La vie contrariée de l’indomptable Elvire

Toute la littérature, rien que la littérature
Madame de Brissac est une romancière qui a quitté la farce du journalisme pour le sérieux de la vie des bois.
« J’assistais à la disparition de mon enfance, je la voyais s’enfoncer comme je voyais le soleil disparaître chaque soir, dans l’or des blés, je découvrais l’inexorable, mot qui vient d’oraison et d’os, la bouche, mot qui signifie qu’aucune plainte, aucune prière ne pourra faire revenir le temps.
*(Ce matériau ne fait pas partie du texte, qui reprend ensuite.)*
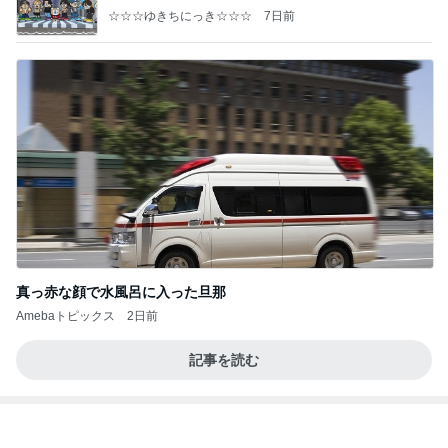
地味にうまい豆苗とちくわの副菜
Amebaトピックス
2日前
良い氣分や妄想のワークを重ねても引き寄せが起き
ない理由
心のブレーキを外して引き寄せを加速させる方法：
4日前
引き寄せ研究所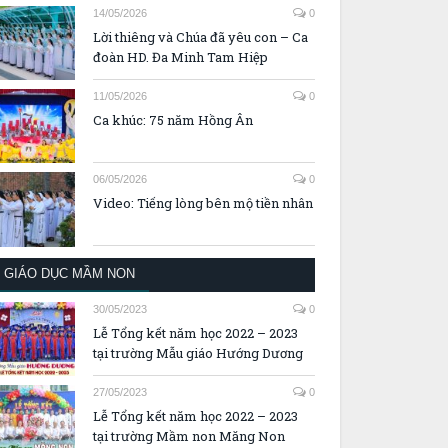
14/05/2026
0
Lời thiêng và Chúa đã yêu con – Ca
đoàn HD. Đa Minh Tam Hiệp
11/05/2026
0
Ca khúc: 75 năm Hồng Ân
06/05/2026
0
Video: Tiếng lòng bên mộ tiền nhân
GIÁO DỤC MẦM NON
30/05/2023
0
Lễ Tổng kết năm học 2022 – 2023
tại trường Mẫu giáo Hướng Dương
27/05/2023
0
Lễ Tổng kết năm học 2022 – 2023
tại trường Mầm non Măng Non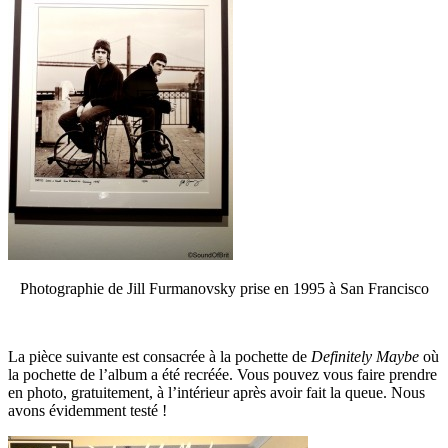
Photographie de Jill Furmanovsky prise en 1995 à San Francisco
La pièce suivante est consacrée à la pochette de
Definitely Maybe
où
la pochette de l’album a été recréée. Vous pouvez vous faire prendre
en photo, gratuitement, à l’intérieur après avoir fait la queue. Nous
avons évidemment testé !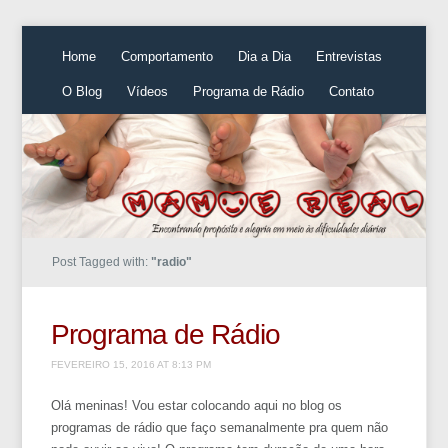
Home
Comportamento
Dia a Dia
Entrevistas
O Blog
Vídeos
Programa de Rádio
Contato
Post Tagged with:
"radio"
Programa de Rádio
FEVEREIRO 15, 2016 AT 8:13 PM
Olá meninas! Vou estar colocando aqui no blog os
programas de rádio que faço semanalmente pra quem não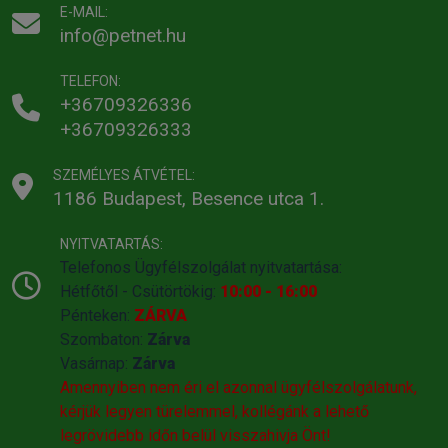
E-MAIL:
info@petnet.hu
TELEFON:
+36709326336
+36709326333
SZEMÉLYES ÁTVÉTEL:
1186 Budapest, Besence utca 1.
NYITVATARTÁS:
Telefonos Ügyfélszolgálat nyitvatartása:
Hétfőtől - Csütörtökig:
10:00 - 16:00
Pénteken:
ZÁRVA
Szombaton:
Zárva
Vasárnap:
Zárva
Amennyiben nem éri el azonnal ügyfélszolgálatunk,
kérjük legyen türelemmel, kollégánk a lehető
legrövidebb időn belül visszahivja Önt!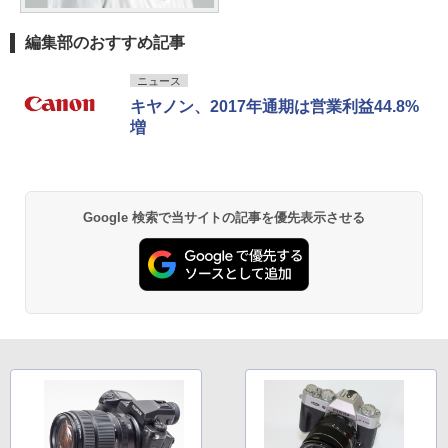
編集部のおすすめ記事
ニュース
キヤノン、2017年通期は営業利益44.8%
増
Google 検索で当サイトの記事を優先表示させる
Les ailes d’Icare se détachaient de mes flancs, j’entrais dans le moment de ma vie que j’ai le plus détesté, l’adolescence. » – Quel roman ne dissimule une part de biographie, si trafiquée soit-elle ? C’est par là que “La Corde et le vent” est un roman, même s’il en a peu les caractéristiques, étant plus proche du récit ou plus simplement de la chronique.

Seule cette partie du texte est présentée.